A data block:
— BEGIN —

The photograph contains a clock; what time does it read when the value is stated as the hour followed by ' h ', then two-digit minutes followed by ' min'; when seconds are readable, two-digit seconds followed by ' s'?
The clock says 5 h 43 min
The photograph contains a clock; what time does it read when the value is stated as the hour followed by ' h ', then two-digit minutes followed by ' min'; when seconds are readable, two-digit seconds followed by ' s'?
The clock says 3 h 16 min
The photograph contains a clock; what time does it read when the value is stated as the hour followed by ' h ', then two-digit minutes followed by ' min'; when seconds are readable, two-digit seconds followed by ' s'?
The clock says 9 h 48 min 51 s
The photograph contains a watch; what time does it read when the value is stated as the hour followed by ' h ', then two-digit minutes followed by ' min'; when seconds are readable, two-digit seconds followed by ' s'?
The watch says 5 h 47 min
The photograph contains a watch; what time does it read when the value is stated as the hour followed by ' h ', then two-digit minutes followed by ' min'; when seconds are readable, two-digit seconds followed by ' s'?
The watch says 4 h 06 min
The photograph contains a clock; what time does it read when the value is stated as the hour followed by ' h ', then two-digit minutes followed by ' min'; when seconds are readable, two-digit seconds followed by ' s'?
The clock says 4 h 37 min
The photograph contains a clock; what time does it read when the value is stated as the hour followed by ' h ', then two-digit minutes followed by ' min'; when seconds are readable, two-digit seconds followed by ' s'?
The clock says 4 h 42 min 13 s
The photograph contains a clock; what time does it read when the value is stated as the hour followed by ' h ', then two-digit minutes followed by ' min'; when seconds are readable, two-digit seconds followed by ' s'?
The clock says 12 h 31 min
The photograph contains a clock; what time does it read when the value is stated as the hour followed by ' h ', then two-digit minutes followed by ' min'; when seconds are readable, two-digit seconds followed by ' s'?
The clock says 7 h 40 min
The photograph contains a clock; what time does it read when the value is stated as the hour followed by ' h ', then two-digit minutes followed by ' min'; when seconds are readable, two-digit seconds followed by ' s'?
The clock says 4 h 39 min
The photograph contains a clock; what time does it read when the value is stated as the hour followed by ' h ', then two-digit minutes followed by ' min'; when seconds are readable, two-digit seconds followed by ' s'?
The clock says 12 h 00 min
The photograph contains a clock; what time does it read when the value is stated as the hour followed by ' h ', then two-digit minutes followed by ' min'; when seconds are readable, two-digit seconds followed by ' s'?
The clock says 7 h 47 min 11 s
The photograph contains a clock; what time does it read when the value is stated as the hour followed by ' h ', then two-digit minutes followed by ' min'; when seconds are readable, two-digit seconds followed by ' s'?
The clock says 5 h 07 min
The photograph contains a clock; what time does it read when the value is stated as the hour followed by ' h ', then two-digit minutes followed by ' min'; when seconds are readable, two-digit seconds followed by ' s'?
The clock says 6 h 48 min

— END —

# Task instructions
Locate every line in the items above that contains the string "watch", matching case exactly, and copy each such line.

# Reply
The photograph contains a watch; what time does it read when the value is stated as the hour followed by ' h ', then two-digit minutes followed by ' min'; when seconds are readable, two-digit seconds followed by ' s'?
The watch says 5 h 47 min
The photograph contains a watch; what time does it read when the value is stated as the hour followed by ' h ', then two-digit minutes followed by ' min'; when seconds are readable, two-digit seconds followed by ' s'?
The watch says 4 h 06 min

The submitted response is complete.